Keterbukaan antar kami sebagai produsen dengan distributor kecil-kecilan seperti om Hema tentu mengantarkan kami pada titik bahwa kami bisa saling percaya. Dinamika seperti ini tentu jarang terjadi di kota-kota besar yang penuh dengan manipulasi dan politisasi. Sebenarnya penghasilan yang didapat harus berdasarkan tingkat kesulitan dan resiko sebuah pekerjaan yang dilakukan. Di kota-kota besar, seperti Jakarta saat ini malah sebaliknya.
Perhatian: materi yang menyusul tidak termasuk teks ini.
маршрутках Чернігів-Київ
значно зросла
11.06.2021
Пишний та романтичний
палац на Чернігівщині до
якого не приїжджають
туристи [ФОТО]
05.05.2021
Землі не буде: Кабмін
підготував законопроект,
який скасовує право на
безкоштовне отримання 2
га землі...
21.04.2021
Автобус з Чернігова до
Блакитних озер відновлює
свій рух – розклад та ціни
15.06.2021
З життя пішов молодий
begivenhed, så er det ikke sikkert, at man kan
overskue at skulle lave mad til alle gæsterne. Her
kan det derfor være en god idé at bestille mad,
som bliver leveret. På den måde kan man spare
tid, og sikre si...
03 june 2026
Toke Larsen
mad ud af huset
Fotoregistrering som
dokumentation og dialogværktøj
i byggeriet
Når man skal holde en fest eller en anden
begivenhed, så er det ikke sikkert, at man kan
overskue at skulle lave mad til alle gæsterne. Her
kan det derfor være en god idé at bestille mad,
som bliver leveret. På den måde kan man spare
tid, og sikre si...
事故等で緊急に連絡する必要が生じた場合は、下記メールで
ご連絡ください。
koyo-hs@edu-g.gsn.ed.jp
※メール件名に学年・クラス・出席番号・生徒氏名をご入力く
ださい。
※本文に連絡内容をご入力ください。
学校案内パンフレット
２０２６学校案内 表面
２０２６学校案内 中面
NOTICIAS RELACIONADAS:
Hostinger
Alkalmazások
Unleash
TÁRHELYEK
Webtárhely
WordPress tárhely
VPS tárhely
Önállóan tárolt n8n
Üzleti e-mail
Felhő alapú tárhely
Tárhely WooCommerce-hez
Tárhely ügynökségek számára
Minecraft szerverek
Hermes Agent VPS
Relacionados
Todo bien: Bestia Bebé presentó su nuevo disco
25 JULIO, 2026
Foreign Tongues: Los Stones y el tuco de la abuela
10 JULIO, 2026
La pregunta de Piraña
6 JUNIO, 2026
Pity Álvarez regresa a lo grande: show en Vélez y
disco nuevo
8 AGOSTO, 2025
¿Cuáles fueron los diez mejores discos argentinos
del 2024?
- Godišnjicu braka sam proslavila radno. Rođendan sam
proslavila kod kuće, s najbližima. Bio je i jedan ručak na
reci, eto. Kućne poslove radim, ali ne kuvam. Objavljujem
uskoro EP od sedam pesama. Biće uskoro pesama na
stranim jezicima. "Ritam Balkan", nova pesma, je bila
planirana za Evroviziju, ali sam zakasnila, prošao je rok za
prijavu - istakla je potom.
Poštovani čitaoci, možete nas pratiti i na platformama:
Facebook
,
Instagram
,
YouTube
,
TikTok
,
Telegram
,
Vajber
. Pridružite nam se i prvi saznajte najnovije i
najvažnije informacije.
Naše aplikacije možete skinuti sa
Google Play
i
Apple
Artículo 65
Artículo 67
Para buruh dan pekerja kasar yang tingkat kesulitan dan resiko kerja lebih tinggi diberikan penghasilan di bawah rata-rata, akan tetapi kepada mereka yang kerjanya tak menyita banyak waktu dan keringat diberikan gaji dan tunjangan yang sangat tinggi. Sungguh sangat disayangkan jika hal ini dibiarkan. Hukum dan peraturan di negara ini sungguh memalukan dan carut-marut.
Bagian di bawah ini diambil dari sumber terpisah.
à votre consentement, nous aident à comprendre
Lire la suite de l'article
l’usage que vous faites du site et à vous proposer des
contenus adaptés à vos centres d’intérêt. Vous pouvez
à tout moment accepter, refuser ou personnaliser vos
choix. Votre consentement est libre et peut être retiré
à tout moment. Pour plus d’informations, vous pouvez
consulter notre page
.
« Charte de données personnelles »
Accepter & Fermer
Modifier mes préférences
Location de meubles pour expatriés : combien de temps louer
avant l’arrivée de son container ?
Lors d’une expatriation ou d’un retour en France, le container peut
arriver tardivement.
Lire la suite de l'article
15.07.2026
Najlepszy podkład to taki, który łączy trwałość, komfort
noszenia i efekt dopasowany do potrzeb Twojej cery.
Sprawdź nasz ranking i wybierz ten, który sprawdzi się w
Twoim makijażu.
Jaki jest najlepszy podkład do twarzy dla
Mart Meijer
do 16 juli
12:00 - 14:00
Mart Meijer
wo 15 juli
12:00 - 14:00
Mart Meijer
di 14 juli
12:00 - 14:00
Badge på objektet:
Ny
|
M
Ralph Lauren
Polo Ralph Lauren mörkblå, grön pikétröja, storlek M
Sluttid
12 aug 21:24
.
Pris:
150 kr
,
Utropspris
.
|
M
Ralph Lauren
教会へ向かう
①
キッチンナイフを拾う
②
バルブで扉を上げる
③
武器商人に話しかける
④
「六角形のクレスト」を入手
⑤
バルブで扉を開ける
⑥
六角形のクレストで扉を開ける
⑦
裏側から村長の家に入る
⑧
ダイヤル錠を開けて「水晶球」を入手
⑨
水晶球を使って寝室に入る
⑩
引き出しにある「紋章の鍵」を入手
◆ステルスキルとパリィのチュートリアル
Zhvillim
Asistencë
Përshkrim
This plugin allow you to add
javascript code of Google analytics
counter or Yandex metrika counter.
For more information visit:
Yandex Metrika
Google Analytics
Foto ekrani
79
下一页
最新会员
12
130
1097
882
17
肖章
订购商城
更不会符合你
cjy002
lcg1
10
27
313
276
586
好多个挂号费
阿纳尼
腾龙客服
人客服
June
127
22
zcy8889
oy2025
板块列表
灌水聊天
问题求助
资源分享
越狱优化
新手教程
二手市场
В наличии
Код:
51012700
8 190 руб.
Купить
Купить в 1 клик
Sekilas pandangan saya tentang hukum dan aturan di atas tentu hanya kata-kata dan sekedar basa-basi, sebatas pembicaraan yang timbul setiap saat mengingat nasib orang-orang kecil yang sering diabaikan.
Kembali lagi mengenai alam yang memberi berkah, pantai dengan batu indah yang memberi nafkah tambahan. Pantai-pantai di daerah kami, termasuk pantai Aeawe adalah pantai selatan yang berombak dengan arus lebih kuat bila dibandingkan dengan pantai bagian utara. Hempasan arus dan ombak yang cukup tinggi pada musim angin laut tentu mengubah siklus dan mempengaruhi struktur batu ditepi pantai termasuk batu-batu yang kami kumpulkan. Setiap bulan hamparan batu akan berubah karena ombak. “Stock” batu yang kami butuhkan selalu tersedia kapanpun karena mengais rejeki dari alam dengan tulus dan mencintai ciptaan Tuhan tersebut.
Yah, tentang Pidi Watu, kami belajar tiga hal: kerja keras, saling percaya dan menghargai usaha, dan menghormati berkah dari alam.